**Excerpt to read**.
Tuesday, October 27, 2009

Of Peonies and Afabit

I know my postings have been quite scarce for a while -mea culpa- and I suppose many of you thought that I have been off on a wild toot in some exotic local and had been kidnapped and held for ransom, eventually seducing my swarthy captors and enticing them to kill each other in fits of jealousy and passion for my sole attention.
Well, yes, all that has happened recently but more importantly, I just had the dining room at Chez Moose painted. (I know, squeals abound)
The color is called “Lady Honoria Dedlock Peony” -it is the same hue of pinky peach as my Grandmother had in hers for years, (She referred to it as Hyacinth pink) it is also a color that I admired on the walls while having a rousing romp in the Gothic revival library with the new head gardener in Arley Hall. (a divine English country house owned by Viscount Ashbrook)
This particular shade is also the exact color of walls in the grottoes of Markus Sittikus von Hohenems summer palace Hellbrunn in Salsburg, the color of a particularly memorable piece of salmon I had at the house of Edward Albee and Jonathan Thomas in Montauk in 1978 when I was seventeen, a dead ringer for the color in the diadem of Empress Theodora in the mosaic on the right apsidal wall in the basilica of San Vitale in Ravenna and the same color as the fancy party dress my childhood friend Afabit wore for a solid 6 years.

**Objective a**. Give the listing, from its start through the line containing "Identify the document", as a JSON list of strings with one string per line, omitting blank lines and leaving out the pictures.
The text and the listing that follows it come from separate sources.

**Information provided**.
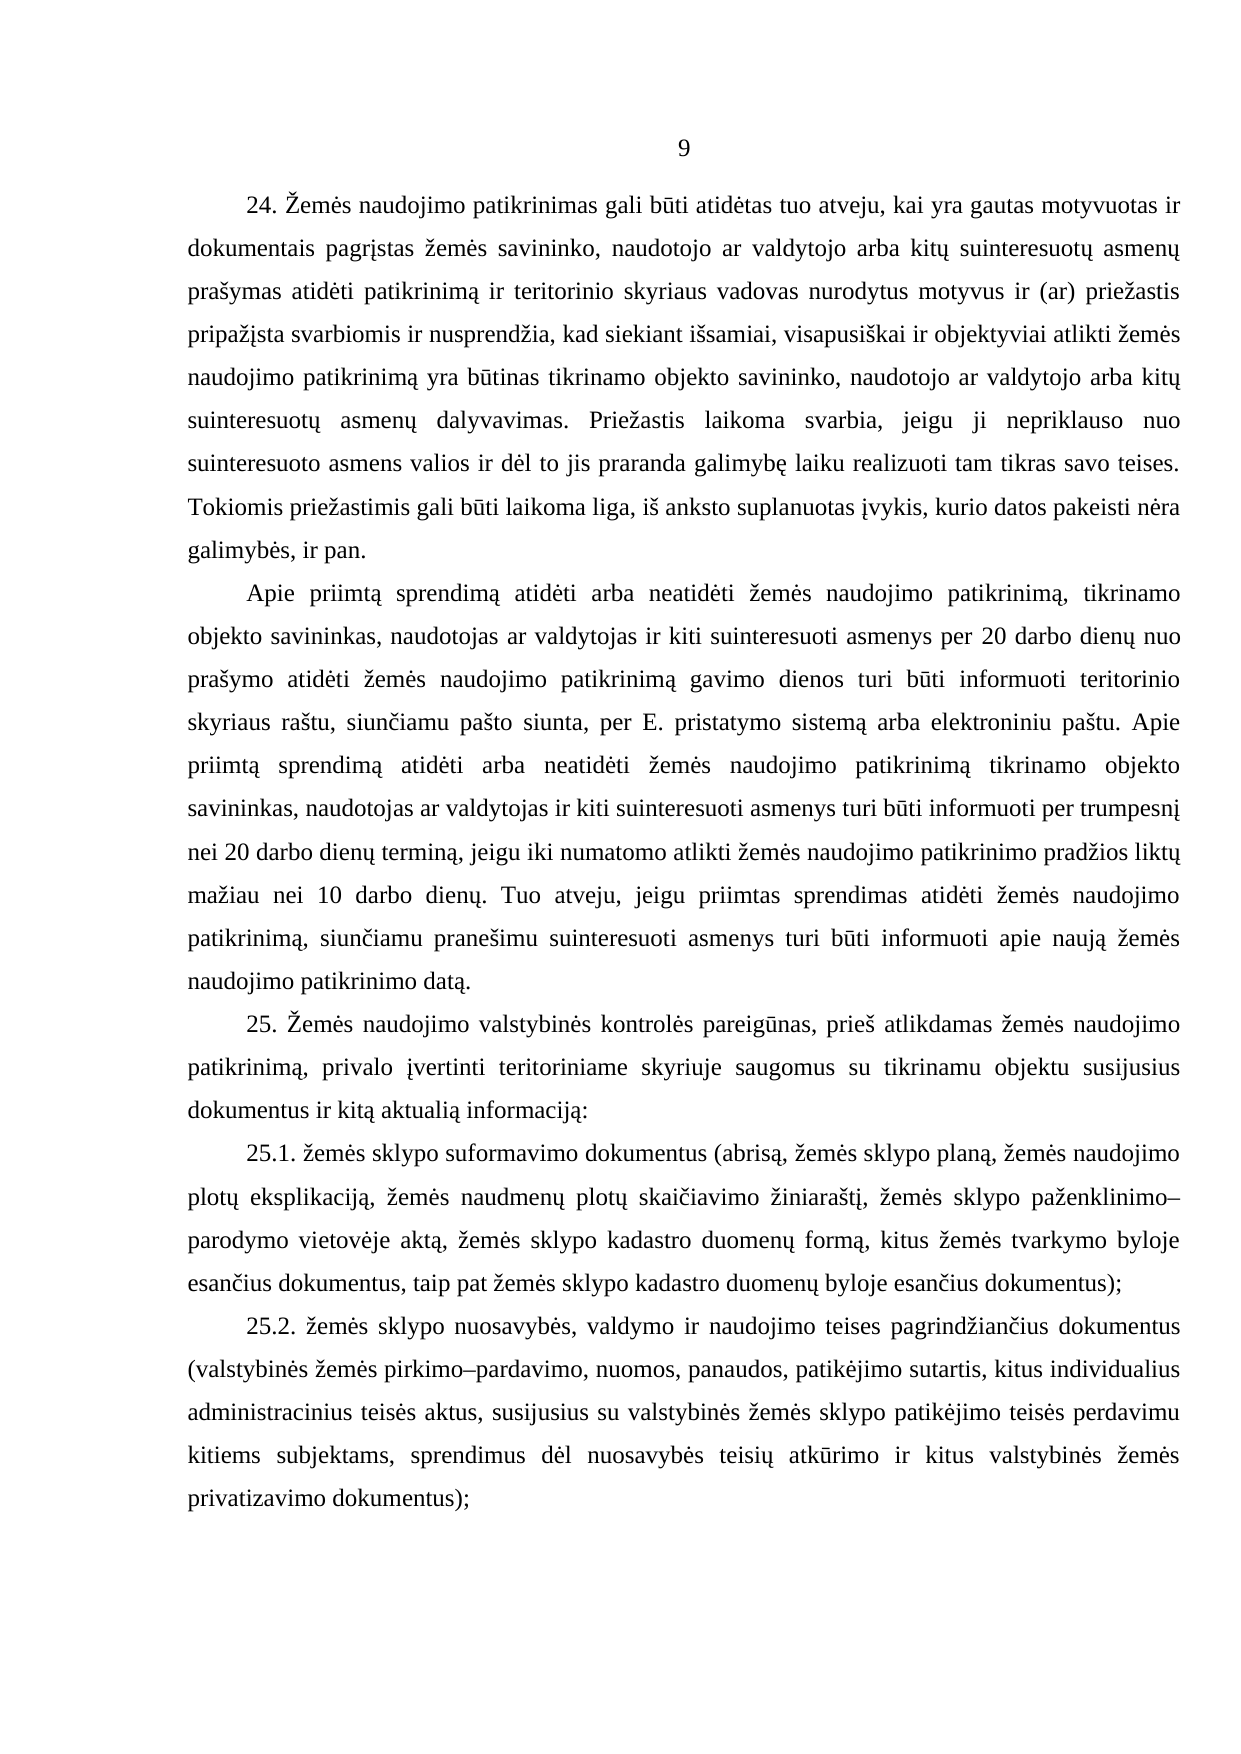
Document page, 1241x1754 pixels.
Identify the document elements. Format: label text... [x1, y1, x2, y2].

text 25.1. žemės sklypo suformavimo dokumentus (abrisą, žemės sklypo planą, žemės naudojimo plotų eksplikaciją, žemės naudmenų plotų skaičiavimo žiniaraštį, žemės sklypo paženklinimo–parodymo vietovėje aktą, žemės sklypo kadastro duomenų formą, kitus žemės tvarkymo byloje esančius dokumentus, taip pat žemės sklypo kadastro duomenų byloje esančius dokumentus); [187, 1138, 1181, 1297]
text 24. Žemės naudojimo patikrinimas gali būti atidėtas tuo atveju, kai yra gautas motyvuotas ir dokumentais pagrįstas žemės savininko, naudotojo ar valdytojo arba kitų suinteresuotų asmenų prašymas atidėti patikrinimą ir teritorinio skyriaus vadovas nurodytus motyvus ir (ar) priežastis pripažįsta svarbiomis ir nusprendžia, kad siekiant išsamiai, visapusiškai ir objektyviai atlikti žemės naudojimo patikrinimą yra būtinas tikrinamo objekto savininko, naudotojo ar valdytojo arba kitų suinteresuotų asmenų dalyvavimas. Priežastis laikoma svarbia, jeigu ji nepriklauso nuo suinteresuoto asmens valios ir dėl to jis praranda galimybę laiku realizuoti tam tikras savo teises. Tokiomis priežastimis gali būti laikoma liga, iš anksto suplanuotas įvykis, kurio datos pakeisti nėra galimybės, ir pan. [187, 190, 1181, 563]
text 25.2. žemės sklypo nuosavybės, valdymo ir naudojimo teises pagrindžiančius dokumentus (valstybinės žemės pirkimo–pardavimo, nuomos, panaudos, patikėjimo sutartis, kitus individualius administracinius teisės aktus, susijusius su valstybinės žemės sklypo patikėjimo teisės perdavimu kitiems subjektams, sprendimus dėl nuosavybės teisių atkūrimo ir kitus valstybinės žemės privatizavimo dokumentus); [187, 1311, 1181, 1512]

**Objective b**. Summarize the blog post in two sentences.

**Exercise response a**.
[
  "Document page, 1241x1754 pixels.",
  "Identify the document elements. Format: label text... [x1, y1, x2, y2]."
]

**Exercise response b**. The writer apologizes for scarce postings and, after describing a tale of being kidnapped and held for ransom, says the more important news is that the dining room at Chez Moose has been painted. The color, "Lady Honoria Dedlock Peony," is a pinky peach that the writer's grandmother had for years and that also matches walls at Arley Hall and Hellbrunn, a memorable piece of salmon, a diadem in a San Vitale mosaic, and a party dress worn by the childhood friend Afabit.